Choosing the right wheels is just as important as choosing the right board and trucks. You wouldn’t put monster truck tires on a 1968 Ford Mustang Fastback now, would you? The technology put into wheels has evolved enormously since the beginning of skateboarding when companies would use materials like clay, stone, and sometimes even metal. These days, urethane has been developed into so many different formulas and shapes, all with specialized purposes to make the ride perfect depending on the discipline. There are a lot of aspects to look for in a wheel. The following list is not comprehensive, rather a general guide for if you’ve never bought wheels before.

Size (Diameter/ Width/ Contact Patch)

The size of the wheel is something to keep in mind after you’ve chosen your board and truck setup. As we saw in ride height, if your wheels have too big a diameter for the board, you might meet the asphalt with your face, and we don’t want that now, do we? Keep in mind as well that if you’re getting a big dancing board for a comfy cruiser that big wheels might make it heavy for carrying. Be that as it may, you’ll have a silky-smooth ride that will make up for the weight.

The diameter of the wheels will also affect the speed of your ride. The bigger the wheel, the slower the acceleration but the faster the top speed. It’s the opposite for small wheels, as they can accelerate quickly but don’t usually have as high a top speed. Bigger wheels will maintain speed for much longer, too, so some Caguamas for a cruiser set up like the AB 2.0 would assure considerable roll time.

The contact patch of your wheel will come into play when you turn your board sideways. This is the part of your wheel that hugs the asphalt. If you have a bigger contact patch, then there’s more friction during your slides and more chances that you’ll decelerate quicker, however you’ll have more grip during turns. If your contact patch is smaller, then your slides should last longer and you’ll have a little less grip.


The durometer refers to the hardness of the urethane of your wheel. Longboarding wheels go from about 75a (soft) to 90a (hard), whereas skateboarding wheels are much harder and will average around 100a.


In general, the softer the wheel, the grippier, and the opposite is true for the harder wheels. If you want wheels that slide, you would go for a higher durometer, and if you’re looking for wheels to go fast and stay under you, you would go for a lower durometer.
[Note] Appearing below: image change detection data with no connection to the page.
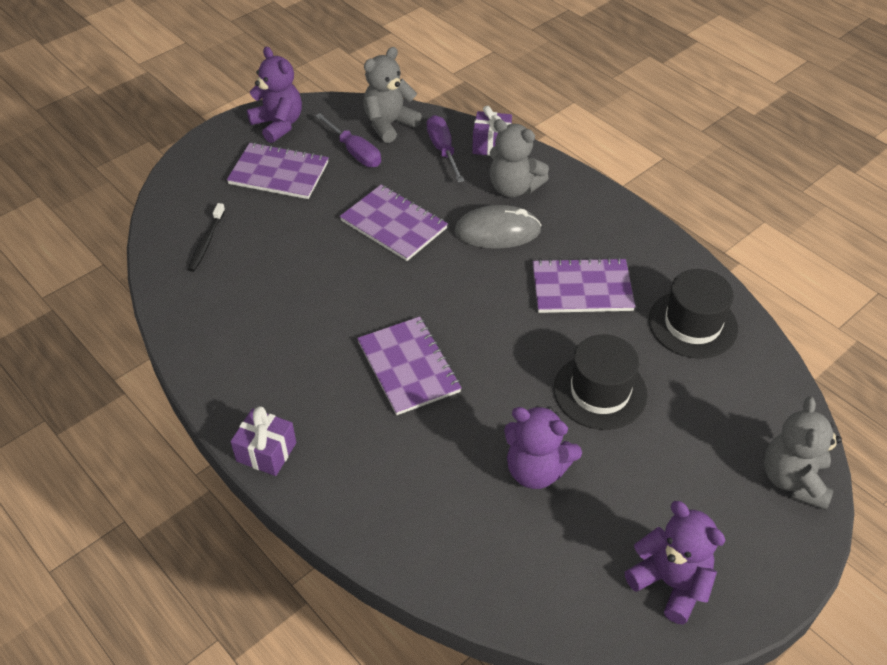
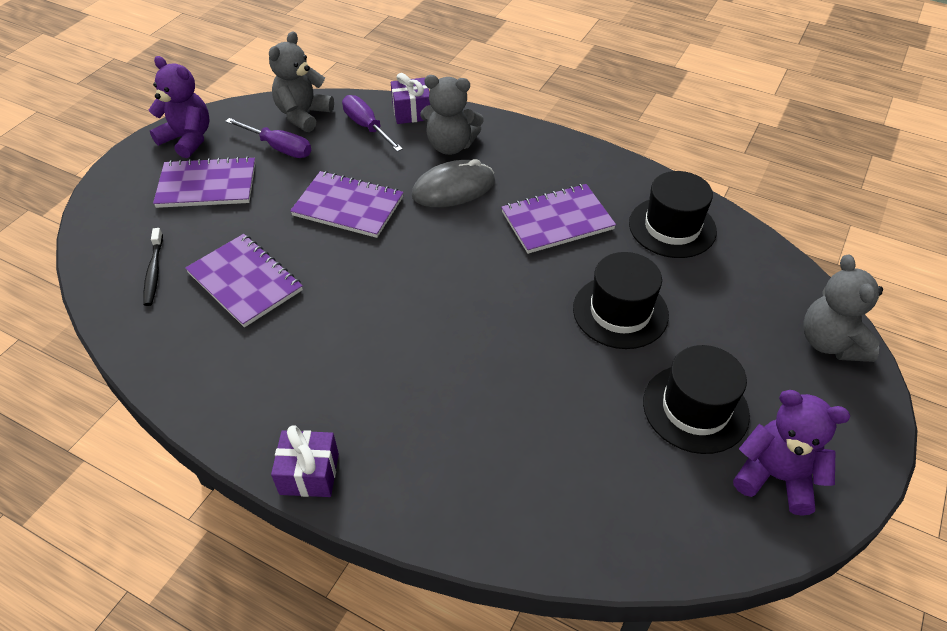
camera: 20 degrees left, 0 degrees up
(408, 367) = (424, 341): purple notebook -> purple notebook (245, 282)
(536, 470) = (597, 405): purple teddy bear -> none
(626, 500) = (695, 408): none -> black hat

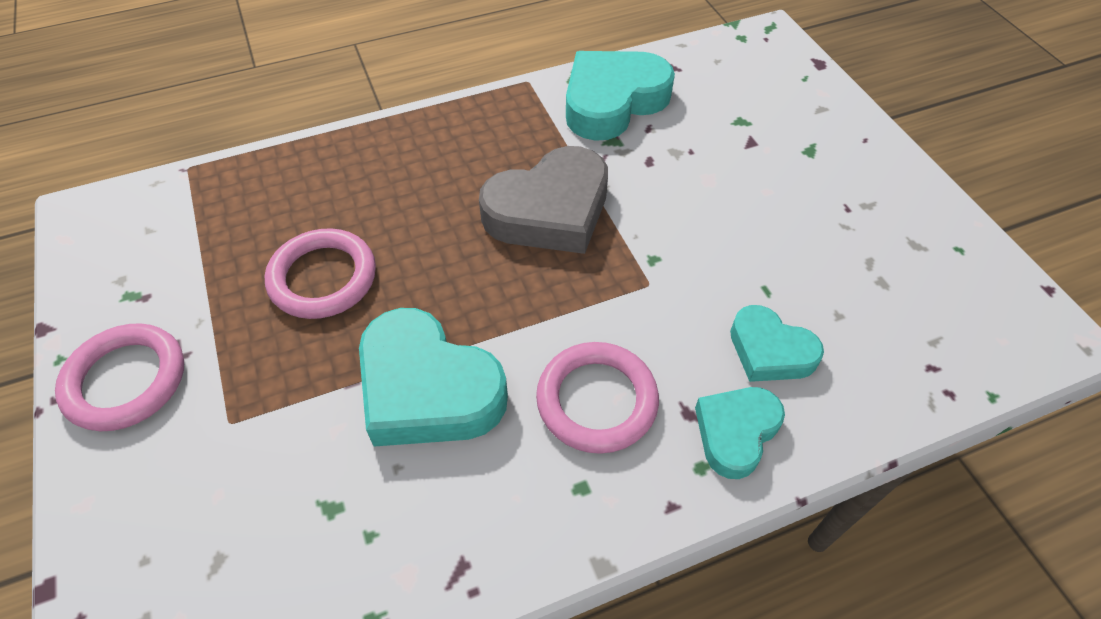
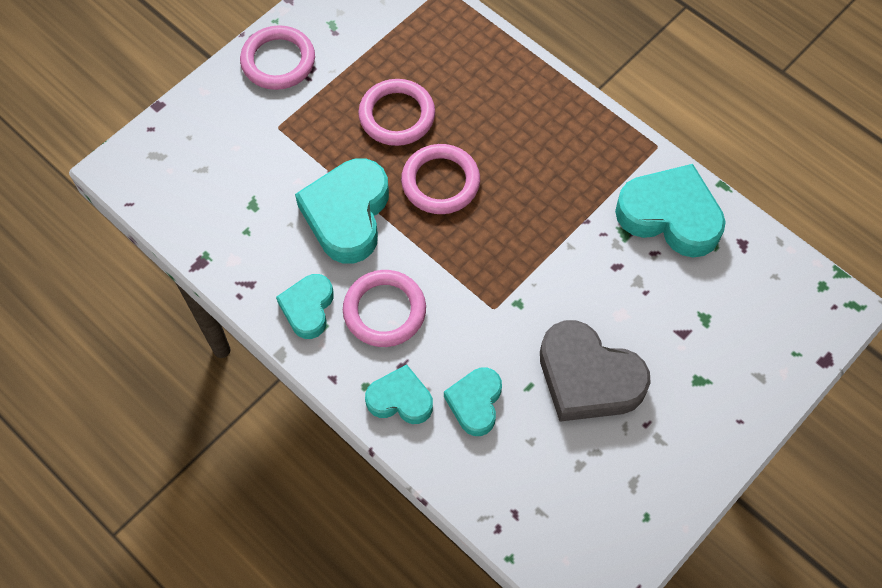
camera: 65 degrees right, 10 degrees up
(448, 270) = (440, 182): none -> pink ring
(545, 496) = (308, 308): none -> turquoise heart
(549, 210) = (527, 219): grey heart -> grey heart (588, 378)

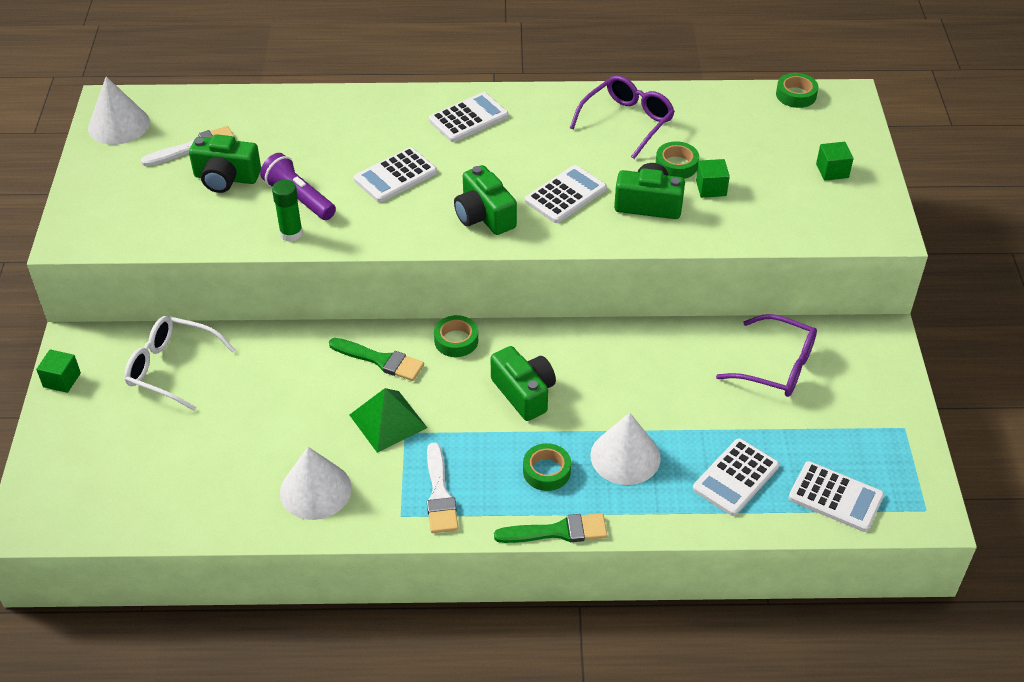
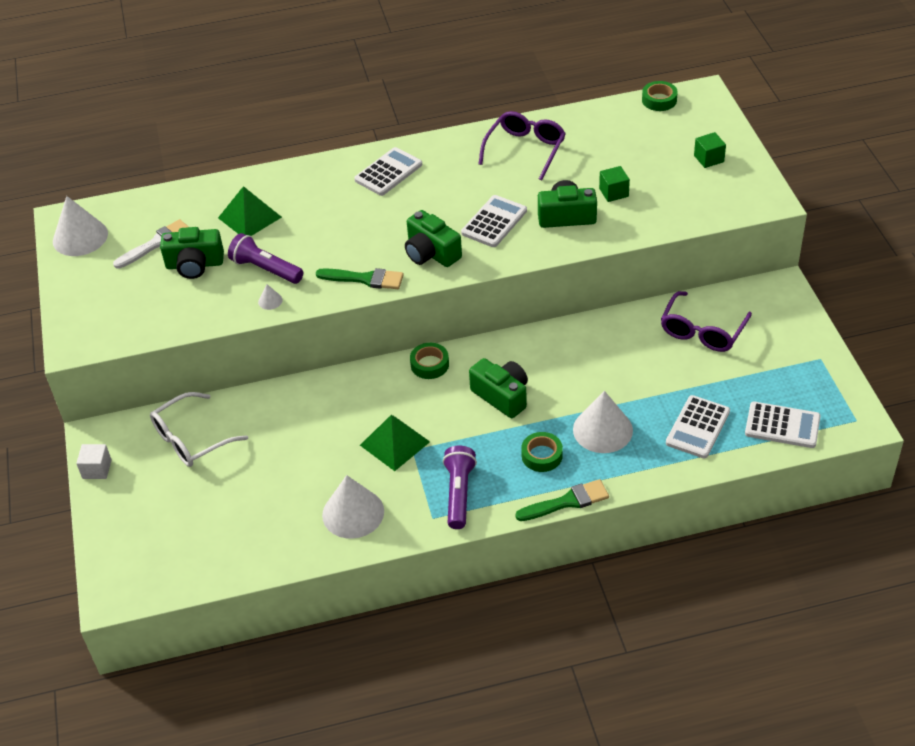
camera: 10 degrees left, 0 degrees up
(62, 380) = (97, 469): green cube -> white cube
(172, 368) = (192, 439): white glasses -> white glasses turned 45 degrees counterclockwise
(291, 233) = (270, 301): green glue stick -> white cone
(302, 138) = (249, 217): none -> green pyramid
(380, 360) = (371, 394): green brush -> green brush (365, 279)
(395, 176) = (343, 234): white calculator -> none
(440, 494) = (459, 493): white brush -> purple flashlight
(676, 165) = (578, 178): green tape -> none
(776, 366) = (702, 330): purple glasses -> purple glasses turned 105 degrees clockwise

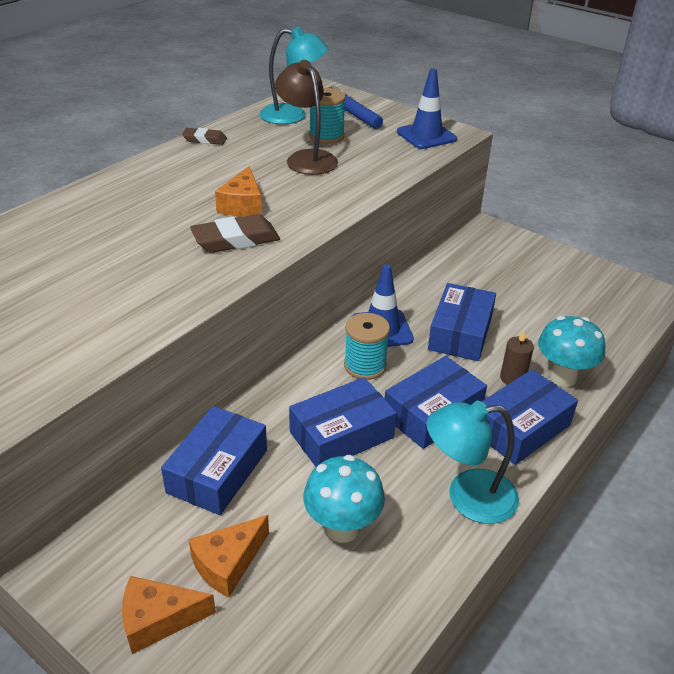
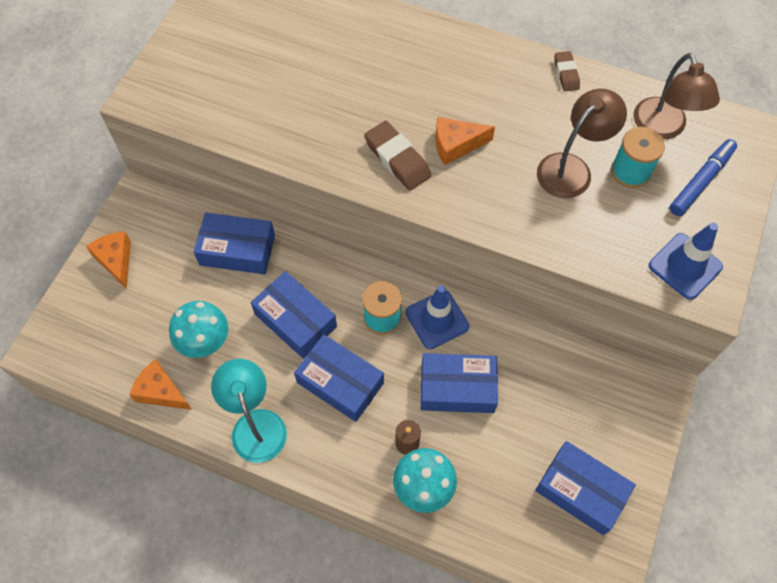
camera: 75 degrees right, 25 degrees up
(228, 563) = (162, 283): orange cheese -> orange cheese (161, 391)
(293, 116) = (663, 128): turquoise lamp -> brown lamp
(520, 428) = (343, 456): blue box -> blue box (581, 491)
Freeriding wheels have a durometer around 80-85a, and racing wheels will average 75-78a. Once you’ve experimented with enough wheels, you’ll dial in your ideal durometer.

Lips (Straight/Radiused/Beveled)

I’m telling you, this technology is layered like an onion! The lips are the outer edge of the wheel, and their profile will greatly affect your ride, dictating how easily you can go sideways. Square lips, radiused and beveled are the three different types.

Wheel profile lips

Square lips like are ideal for going fast and being in confidence that your wheels won’t just slide out from under you in a sharp turn since they are designed to keep grip for racing or downhill. The abrupt edge helps the wheel adhere to the ground when subjected to the G-force in a turn and requires a more drastic weight shift when engaging in a slide than both other types of wheels.  

Radiused wheels like the Morgan Pro Series are ideal for freeriding since starting slides is easier. With a smaller contact patch whose rounded edge is not a key component of the wheel’s grip, there’s no need to crank your body to be able to swing the wheels and the board sideways as required to overcome a square lip. Additionally, bringing the board back to its natural position is a smoother transition.

Beveled lips have a flat contact patch and are shaved off at an angle on both sides. With similar physics to the radiused wheels, their advantage is that the contact patch stays uniform until you shave them away past the bevel from several sliding sessions.

Core (Size/Orientation)

This is what the urethane of the wheel sits on and what the bearings rest in. You can either have a centerset, offset, or sideset core.

Centerset cores are smack in the middle of the wheel’s width. Since they can be flipped to preserve longevity of the urethane, they are great for freeriding. They do have the largest inner lip of all three options, so the extra grip should be kept in mind.

Offset cores are a little bit off centered and are the perfect wheel for riders who want to downhill and freeride. There’s a smaller inner lip to encourage freeriding, but a big enough patch of wheel on the outside of the core to keep you dialed in around fast bends.

Sideset wheels have cores that are furthest from the center. They are in line with the inner lip, and since there is little to no grip on the inside of the wheel, they will initiate slides easier than the two other types. They are the hardest slides to control, however, something to bear in mind at high speeds.

Wheel cores

You also should keep in mind the size of your core. A larger core lowers the mass and is more efficient in terms of speed because it takes less effort to accelerate on a lighter wheel. It can also help wear the urethane uniformly since the wheel won’t deform as much under the G-force experienced while the wheel rotates.